Weekend Forecast for November 3-5, 2017
By Reagen Sulewski
November 3, 2017
BoxOfficeProphets.com

Don't make us make Hulk smash you.

It's time to stop messing with these pretenders, as the holiday movie season jumps into high gear with approximately the 305th entry in Marvel Cinematic Universal, soon to encompass every movie ever made. There are times when I wonder if even Stan Lee is thinking “Okay, that might be enough now.”

It does help things that this week's entry in the series appears to be one of the best of the bunch. Thor: Ragnarok (imagine telling someone in the '80s that there would be at least three stand-alone Thor movies, each enormously successful) has the God of Thunder returning to Asgard following the events of Avengers: Age of Ultron, and trying to prevent the titular end of days, when in walks Hela (Cate Blanchett), the Goddess of Death, to just ruin everything. Mjolnir, Thor's weapon of choice, is destroyed, and he's banished to a prison planet where he's tasked to be a gladiator against other super beings. Things just couldn't get worse.

There, however, he meets up with his good buddy Hulk, on a bit of a vacation from Earth, and they escape to return to Asgard and attempt to defeat her minions with the help of a few other characters from the Marvel universe (Valkyrie, Loki, Korg and a poorly kept secret of a cameo from another major character). What's different about this Thor is just how funny and campy it appears to be.

That's probably what held down the first two movies, which played like Shakespearean drama and moody angst respectively. Here, they seem to be taking some cues from the Guardian of the Galaxy movies and amping up the comedy and silliness – making at least part of the movie a Thor/Hulk buddy road comedy. Embracing the inherent ridiculousness of the characters and going for a weird Flash Gordon/Battlestar Galactica '70s feel seems to be paying off. This is no doubt due to the influence of director Taika Waititi, a New Zealand director responsible for the Flight of the Conchords series and What We Do in the Shadows, an occult parody, making him something like the antipodean Edgar Wright.

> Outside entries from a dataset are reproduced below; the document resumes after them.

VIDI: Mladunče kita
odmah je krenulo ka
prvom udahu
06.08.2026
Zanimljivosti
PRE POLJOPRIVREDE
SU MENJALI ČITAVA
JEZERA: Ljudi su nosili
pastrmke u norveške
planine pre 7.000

Levity is apparently what we've all been asking for after a couple of grim, overly-serious, team-up films. Reviews are through the roof, and after a couple of months with little to get enthused about, Thor: Ragnarok may be just what the audiences have been pining for. The most recent Thor movie, post Avengers, opened to $85 million, but that's second-tier character money now, and Thor is A-list, baby. Well. B. No worse than B-. Captain America: Civil War opened to $179 million, but that was really Avengers 2.5. This should rival the summer opening of the latest Spider-Man movie, both comedy-heavy films with characters with something to prove, financially. Opening at 4,080 venues, it should start with around $122 million.

Already in theaters for this weekend is A Bad Moms Christmas, the sequel to last year's Bad Moms, the medium hit about suburban mothers rebelling from conformity and modern pressures. After $113 million on a budget of $20 millionish, a sequel seemed inevitable, and a holiday theme makes a lot of sense (though I would still hold out hope for A Bad Moms Arbor Day).

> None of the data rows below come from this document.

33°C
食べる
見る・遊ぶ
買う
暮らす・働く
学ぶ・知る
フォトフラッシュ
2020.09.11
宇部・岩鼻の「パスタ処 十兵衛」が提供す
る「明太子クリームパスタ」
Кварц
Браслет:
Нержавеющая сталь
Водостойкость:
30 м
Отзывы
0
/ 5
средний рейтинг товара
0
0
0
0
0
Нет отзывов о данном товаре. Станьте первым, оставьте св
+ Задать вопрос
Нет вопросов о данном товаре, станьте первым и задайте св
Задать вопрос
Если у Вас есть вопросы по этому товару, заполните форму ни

Kristen Bell, Mila Kunis and Kathryn Hahn all return as the titular moms, with the addition of their moms to drive them further crazy. Played respectively by Cheryl Hines, Christine Baranski and Susan Sarandon, they're responsible for turning these moms into the neurotic wrecks they already are. Combine that with the stress of the holidays, and you've got a recipe for chaos.

Positioning itself as a potential annual classic along the lines of Bad Santa or Christmas Vacation, it's also capitalizing on the raunch movement among comedy that was continued successfully this year with Girls Trip. This opened on Wednesday to a modest $2.5 million, which is not particularly strong, but often comedies don't start strong on fall weekdays. Bad Moms had decent legs last year but started at just $23 million. However, markets have been pretty hard on sequels and reboots judged as unnecessary. Reviews are pretty bad, which leads to me to think that the soft Wednesday number points to a flagging franchise and an opening weekend of about $18 million.

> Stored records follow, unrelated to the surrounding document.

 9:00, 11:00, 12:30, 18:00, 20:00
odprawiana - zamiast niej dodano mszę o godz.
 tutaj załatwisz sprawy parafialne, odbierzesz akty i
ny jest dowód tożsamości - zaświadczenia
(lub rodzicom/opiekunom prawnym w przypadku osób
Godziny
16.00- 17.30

Returning films are led by Jigsaw, the Saw sequel that opened to just $16 million. This is historically a very front-loaded franchise, and this seems like a case for an epic fall. Late reviews savaged it, and with Halloween possibly boosting its weekend numbers, this should drop to about $6 million.

Similarly, Tyler Perry's Boo 2! A Madea Halloween: Too Many Subtitles Why Why Why fell strongly over Halloween weekend to just over $10 million. I'd expect a crash to about $5 million or less.